**Your objective**
Pick out the lines below that contain the string "konusu" and copy them all.

[Opening Exercise inputs section]

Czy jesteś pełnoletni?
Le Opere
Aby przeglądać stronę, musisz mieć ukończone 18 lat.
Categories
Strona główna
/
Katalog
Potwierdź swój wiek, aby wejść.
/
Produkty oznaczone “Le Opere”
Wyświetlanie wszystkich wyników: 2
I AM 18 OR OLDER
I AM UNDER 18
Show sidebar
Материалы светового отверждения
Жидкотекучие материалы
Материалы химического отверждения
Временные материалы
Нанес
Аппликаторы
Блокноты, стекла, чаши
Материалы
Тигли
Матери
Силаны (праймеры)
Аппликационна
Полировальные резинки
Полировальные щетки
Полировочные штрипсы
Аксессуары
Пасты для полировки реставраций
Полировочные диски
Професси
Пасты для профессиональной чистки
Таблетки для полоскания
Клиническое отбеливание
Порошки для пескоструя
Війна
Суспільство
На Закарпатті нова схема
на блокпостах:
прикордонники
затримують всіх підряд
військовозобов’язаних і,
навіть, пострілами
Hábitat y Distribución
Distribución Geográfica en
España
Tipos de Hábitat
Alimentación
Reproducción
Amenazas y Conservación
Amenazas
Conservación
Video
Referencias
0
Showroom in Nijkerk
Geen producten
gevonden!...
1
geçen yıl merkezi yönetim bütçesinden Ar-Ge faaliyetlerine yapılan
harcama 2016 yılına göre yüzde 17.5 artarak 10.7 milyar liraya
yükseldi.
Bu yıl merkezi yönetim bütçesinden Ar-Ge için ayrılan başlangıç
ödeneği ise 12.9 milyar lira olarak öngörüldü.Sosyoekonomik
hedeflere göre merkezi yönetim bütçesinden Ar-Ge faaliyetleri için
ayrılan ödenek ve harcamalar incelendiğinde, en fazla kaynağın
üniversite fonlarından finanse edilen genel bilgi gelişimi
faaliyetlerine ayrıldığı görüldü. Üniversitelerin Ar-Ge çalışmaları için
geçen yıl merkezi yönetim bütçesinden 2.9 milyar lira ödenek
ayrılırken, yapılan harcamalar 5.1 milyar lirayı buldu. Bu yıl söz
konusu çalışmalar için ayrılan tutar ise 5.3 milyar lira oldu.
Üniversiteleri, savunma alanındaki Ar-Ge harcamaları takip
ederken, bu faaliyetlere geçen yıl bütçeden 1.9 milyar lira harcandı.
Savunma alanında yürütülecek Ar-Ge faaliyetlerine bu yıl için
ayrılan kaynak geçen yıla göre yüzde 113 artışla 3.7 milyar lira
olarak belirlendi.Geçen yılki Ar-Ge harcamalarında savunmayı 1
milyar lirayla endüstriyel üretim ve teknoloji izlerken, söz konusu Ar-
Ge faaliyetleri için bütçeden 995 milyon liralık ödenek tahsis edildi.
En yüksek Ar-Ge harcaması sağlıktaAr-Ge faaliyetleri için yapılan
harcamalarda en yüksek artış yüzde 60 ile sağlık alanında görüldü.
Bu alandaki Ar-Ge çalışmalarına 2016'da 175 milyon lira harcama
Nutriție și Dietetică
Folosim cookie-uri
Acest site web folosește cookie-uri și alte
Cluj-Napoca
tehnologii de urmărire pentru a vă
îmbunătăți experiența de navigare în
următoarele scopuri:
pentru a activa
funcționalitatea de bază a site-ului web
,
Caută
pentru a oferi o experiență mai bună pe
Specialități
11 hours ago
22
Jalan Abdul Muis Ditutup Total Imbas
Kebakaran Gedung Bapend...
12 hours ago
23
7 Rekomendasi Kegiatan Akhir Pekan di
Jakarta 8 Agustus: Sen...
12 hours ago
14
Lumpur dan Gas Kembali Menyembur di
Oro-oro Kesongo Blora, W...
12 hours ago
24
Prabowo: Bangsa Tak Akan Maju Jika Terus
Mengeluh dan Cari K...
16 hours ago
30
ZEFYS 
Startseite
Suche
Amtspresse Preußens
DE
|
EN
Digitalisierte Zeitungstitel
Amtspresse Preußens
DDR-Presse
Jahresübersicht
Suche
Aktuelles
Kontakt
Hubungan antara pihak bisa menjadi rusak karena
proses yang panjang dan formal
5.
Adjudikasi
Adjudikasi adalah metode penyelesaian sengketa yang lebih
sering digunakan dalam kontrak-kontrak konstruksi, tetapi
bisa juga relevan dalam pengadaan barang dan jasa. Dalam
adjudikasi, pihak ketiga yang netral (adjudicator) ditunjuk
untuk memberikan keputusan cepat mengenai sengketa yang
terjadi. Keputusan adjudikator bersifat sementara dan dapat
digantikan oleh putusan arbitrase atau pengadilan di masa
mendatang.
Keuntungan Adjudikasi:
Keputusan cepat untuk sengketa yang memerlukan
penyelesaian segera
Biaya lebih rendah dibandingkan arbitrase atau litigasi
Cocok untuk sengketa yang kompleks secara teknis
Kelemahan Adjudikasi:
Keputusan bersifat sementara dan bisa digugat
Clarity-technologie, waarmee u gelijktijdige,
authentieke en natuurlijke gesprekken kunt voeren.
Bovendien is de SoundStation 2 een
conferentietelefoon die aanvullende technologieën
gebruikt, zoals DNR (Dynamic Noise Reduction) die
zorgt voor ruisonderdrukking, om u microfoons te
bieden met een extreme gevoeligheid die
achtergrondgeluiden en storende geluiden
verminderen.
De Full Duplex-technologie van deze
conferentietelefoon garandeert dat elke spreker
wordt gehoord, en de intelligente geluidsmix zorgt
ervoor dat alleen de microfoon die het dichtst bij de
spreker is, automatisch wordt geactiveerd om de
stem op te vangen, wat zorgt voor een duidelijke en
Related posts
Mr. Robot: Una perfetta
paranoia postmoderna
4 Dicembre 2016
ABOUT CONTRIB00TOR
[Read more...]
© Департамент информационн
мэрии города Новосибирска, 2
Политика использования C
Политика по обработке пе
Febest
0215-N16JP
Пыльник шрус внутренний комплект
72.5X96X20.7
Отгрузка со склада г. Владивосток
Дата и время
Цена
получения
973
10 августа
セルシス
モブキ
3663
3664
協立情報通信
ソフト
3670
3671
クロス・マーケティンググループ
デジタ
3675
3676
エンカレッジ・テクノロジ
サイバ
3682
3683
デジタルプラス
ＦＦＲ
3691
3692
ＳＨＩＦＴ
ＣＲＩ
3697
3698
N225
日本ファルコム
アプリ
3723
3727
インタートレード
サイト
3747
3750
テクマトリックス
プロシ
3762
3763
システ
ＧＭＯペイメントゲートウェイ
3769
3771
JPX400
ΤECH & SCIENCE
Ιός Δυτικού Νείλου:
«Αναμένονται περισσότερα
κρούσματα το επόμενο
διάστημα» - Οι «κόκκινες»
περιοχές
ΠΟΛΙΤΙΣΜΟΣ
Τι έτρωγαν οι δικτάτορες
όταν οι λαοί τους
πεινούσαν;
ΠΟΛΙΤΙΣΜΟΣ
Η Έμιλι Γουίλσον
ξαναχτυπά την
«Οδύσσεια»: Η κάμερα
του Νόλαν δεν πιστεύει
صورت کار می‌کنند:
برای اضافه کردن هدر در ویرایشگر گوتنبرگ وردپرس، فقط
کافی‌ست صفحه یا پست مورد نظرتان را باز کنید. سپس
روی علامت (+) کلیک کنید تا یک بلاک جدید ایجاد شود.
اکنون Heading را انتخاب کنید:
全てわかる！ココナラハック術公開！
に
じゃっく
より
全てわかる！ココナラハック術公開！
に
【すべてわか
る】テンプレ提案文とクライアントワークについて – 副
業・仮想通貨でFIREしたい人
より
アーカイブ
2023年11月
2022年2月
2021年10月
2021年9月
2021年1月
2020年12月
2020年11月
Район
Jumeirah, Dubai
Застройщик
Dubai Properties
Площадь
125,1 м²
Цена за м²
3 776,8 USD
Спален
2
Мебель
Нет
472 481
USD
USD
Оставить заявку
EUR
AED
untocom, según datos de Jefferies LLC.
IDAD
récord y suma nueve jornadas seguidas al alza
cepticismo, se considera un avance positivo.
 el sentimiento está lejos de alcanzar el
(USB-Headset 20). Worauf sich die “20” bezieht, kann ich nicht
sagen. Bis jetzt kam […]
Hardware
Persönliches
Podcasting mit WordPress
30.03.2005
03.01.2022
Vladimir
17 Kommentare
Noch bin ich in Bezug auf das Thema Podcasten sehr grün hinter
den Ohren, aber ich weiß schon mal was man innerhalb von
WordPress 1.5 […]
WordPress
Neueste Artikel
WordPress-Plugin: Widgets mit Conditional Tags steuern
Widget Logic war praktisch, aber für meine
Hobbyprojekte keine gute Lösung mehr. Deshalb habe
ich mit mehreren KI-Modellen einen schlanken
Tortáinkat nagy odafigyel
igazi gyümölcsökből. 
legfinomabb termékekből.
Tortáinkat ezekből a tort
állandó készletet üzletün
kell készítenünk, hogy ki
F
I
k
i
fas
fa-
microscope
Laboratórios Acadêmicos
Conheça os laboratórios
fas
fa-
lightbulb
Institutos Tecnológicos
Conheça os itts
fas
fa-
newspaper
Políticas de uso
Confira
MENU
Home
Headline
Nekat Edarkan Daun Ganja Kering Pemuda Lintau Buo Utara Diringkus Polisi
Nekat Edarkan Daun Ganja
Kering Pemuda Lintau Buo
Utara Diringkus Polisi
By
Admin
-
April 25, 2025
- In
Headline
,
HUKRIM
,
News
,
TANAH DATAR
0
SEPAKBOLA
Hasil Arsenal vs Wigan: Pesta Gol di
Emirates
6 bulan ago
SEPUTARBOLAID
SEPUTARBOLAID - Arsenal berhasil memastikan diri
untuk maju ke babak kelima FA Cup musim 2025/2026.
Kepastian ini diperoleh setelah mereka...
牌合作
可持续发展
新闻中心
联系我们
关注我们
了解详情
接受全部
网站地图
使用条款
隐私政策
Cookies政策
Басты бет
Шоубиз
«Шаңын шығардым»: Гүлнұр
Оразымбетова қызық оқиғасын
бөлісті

[Closing Exercise inputs section]

**Output of the task**
konusu çalışmalar için ayrılan tutar ise 5.3 milyar lira oldu.
milyar lirayla endüstriyel üretim ve teknoloji izlerken, söz konusu Ar-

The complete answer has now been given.